Previously though, flytekit was accidentally de-tuple-tizing single-output named tuples. That has been fixed.
r = t1()
read_ordering_task(r=r) (old)
read_ordering_task(r=r.order) (new)
Process Changes
Registration of Flyte entities (that is, translating your Python tasks, workflows, and launch plans from Python code to something that Flyte understands) has always been a two step process, even if it looks like one step. The first step is compilation (aka serialization), where users Python code is compiled down to protobuf files, and the second step is sending those files over the wire to the Flyte control plane.
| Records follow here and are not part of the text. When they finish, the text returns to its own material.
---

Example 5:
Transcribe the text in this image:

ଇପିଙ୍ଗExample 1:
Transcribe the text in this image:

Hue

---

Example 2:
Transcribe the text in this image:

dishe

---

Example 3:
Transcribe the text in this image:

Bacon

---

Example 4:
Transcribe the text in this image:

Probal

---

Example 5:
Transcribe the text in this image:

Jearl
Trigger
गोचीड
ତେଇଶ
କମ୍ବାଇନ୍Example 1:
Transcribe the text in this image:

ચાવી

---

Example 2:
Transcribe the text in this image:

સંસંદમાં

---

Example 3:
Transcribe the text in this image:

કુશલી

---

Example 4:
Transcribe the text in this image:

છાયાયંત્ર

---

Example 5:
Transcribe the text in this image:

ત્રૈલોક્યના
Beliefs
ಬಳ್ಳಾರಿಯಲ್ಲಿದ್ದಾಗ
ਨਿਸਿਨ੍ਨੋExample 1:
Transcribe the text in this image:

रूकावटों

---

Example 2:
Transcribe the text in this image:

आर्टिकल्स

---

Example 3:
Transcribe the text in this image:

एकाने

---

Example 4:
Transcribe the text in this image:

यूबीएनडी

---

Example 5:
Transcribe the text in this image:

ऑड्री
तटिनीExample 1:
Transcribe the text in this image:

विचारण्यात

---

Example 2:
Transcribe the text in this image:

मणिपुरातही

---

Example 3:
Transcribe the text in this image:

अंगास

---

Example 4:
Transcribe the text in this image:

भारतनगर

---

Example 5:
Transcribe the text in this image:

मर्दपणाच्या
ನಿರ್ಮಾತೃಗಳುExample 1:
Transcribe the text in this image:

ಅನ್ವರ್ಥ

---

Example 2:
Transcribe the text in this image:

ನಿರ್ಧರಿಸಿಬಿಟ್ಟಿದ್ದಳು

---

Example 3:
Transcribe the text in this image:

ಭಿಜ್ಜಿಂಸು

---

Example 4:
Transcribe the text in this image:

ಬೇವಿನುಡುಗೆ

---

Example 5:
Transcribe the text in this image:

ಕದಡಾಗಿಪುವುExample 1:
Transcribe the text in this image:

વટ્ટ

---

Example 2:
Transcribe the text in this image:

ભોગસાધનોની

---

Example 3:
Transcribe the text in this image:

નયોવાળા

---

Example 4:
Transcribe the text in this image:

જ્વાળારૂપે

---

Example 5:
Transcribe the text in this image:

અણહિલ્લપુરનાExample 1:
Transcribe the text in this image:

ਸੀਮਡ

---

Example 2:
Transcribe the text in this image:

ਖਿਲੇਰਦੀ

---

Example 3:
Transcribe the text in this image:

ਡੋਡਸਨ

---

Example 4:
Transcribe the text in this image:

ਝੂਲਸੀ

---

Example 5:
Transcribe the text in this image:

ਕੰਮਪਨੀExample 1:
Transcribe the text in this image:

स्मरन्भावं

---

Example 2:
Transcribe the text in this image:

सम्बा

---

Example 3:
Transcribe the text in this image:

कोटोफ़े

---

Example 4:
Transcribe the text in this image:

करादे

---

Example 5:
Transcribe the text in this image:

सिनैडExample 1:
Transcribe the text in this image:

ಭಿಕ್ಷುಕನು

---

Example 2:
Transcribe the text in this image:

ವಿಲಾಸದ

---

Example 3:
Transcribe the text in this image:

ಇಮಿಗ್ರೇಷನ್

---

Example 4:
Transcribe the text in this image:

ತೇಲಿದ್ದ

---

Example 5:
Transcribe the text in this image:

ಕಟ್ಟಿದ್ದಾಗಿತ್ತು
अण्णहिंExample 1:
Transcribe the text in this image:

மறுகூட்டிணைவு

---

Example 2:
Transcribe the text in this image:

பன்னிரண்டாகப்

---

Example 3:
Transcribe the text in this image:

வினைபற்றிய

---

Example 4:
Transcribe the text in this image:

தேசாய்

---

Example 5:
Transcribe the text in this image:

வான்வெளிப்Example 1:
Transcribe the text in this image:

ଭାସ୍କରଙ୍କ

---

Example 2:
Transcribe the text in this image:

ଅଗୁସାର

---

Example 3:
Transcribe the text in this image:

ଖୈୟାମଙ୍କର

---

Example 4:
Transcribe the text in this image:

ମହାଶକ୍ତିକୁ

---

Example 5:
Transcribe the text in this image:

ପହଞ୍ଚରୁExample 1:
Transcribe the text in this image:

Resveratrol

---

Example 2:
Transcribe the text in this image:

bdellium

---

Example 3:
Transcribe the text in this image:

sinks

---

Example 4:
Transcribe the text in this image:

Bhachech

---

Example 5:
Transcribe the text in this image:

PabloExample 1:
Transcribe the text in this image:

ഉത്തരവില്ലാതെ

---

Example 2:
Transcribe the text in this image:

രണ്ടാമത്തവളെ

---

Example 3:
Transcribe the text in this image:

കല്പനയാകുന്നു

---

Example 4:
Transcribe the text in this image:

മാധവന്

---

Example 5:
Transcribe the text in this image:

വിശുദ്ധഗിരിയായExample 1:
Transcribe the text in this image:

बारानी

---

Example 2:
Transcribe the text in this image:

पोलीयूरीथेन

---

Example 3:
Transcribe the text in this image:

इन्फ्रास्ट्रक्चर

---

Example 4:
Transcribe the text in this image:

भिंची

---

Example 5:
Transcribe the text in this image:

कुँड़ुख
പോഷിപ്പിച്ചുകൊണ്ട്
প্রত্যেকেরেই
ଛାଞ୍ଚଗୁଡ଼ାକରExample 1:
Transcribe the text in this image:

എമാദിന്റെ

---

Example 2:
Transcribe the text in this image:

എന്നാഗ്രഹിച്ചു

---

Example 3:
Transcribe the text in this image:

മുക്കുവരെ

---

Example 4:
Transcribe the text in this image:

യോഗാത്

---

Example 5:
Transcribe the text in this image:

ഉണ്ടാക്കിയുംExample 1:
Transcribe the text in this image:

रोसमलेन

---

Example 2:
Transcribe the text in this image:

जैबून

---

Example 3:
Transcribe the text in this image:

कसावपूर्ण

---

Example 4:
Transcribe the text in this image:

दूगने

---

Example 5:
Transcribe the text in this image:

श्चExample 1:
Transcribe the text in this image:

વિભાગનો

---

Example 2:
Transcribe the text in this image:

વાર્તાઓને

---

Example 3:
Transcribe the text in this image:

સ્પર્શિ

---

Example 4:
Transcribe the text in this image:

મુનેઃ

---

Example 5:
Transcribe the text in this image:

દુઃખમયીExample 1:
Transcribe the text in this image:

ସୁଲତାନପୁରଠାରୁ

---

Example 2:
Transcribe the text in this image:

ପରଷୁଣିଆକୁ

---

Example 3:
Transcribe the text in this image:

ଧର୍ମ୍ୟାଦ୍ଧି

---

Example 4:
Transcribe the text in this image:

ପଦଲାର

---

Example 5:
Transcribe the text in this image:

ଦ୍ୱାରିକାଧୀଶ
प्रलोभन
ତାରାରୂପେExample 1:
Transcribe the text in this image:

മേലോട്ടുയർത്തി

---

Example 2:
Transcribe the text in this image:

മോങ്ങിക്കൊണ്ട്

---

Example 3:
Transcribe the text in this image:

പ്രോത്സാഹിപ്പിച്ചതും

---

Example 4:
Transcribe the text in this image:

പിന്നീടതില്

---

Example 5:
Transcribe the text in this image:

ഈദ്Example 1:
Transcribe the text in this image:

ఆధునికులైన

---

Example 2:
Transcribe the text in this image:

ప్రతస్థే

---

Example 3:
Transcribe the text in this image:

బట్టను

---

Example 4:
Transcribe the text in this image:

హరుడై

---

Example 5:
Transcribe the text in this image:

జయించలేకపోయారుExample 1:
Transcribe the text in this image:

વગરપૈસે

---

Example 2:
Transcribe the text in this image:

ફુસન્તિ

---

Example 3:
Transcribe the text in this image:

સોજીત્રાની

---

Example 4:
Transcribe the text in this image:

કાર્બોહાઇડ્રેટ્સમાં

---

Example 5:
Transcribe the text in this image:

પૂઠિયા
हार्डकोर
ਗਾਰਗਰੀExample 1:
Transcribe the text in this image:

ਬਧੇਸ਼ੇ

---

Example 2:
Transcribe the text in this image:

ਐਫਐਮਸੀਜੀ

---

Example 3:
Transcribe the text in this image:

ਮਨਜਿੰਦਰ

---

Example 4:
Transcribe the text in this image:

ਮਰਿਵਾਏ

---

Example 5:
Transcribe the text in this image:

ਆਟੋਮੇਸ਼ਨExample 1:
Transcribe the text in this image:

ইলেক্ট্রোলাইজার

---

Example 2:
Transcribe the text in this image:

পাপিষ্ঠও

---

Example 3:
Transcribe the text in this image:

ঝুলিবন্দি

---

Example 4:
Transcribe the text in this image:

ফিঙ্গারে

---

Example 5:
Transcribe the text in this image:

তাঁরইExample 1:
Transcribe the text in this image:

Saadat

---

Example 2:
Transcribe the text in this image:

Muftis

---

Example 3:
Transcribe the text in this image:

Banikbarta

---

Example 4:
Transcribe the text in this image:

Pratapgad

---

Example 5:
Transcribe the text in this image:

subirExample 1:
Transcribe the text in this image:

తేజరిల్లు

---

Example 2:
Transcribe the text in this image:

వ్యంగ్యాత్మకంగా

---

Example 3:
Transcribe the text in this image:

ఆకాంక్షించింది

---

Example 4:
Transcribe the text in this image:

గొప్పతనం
In this release, we've further isolated moved where certain settings are read and applied. That is, when you call
pyflyte --config /code/sandbox.config serialize workflows -f /tmp/output
the `project`, `domain`, `version` values are no longer in the compiled protobuf files. `kubernetes-service-account` `assumable-iam-role`, and `output-location-prefix` have all also been removed. If you inspect the protobuf files via `flyte-cli parse-proto -f serialized_task.pb -p flyteidl.admin.task_pb2.TaskSpec` you should see that those values are now missing. Instead, they will be filled in during the second step, in `flyte-cli`. Your registration command should now look like.
flyte-cli register-files -p <project> -d <domain> -v <your version, we recommend still the git sha> --kubernetes-service-account <account> OR --assumable-iam-role --output-location-prefix s3://some/bucket -h flyte.host.com serialized_protos/*
Note however that the container image that tasks run is still specified at serialization time (and we suggest that the image version also be same git sha).
This change was made because serialized protos are now completely portable. You can serialize your code, hand them to someone else, and as long as they have access to the container images specified in the task specifications, they can register them under a completely different AWS account or cloud provider.
In the near future, we hope to add some automation to our [examples](https://github.com/lyft/flytesnacks) repo so that with each release of flytekit, we also publish the docker image for the cookbook (Second Edition) along with all the serialized artifacts so that users can just run one registration command to pick them all up and play around with them.
Other Changes
* Resources, Auth and custom environment variables now piped through correctly in task decorator
* Schedules and Notifications added to launch plans
* Reference Entities refactored and Reference Launch Plans added
* Added `FlyteDirectory` as a parallel to `FlyteFile`
* Minor cleanup of some mypy warnings
* Shift operators (aka `runs_before` function) along with an explicit node creating call introduced. For those of you familiar with the existing Flytekit (master), this style should be reminiscent.
* Additional task types ported over
* Pytorch
* Sagemaker task and custom training task
* Sagemaker HPO
* The default node and output names that Flytekit assigns have been condensed from `out0`, `out1`, etc, to `o0`, `o1`... Nodes have been shortened from `node-0` to `n0`. This is just to save on disk, network, and compute.
* Workflow metadata settings like failure policy and interruptible have been added to the workflow decorator.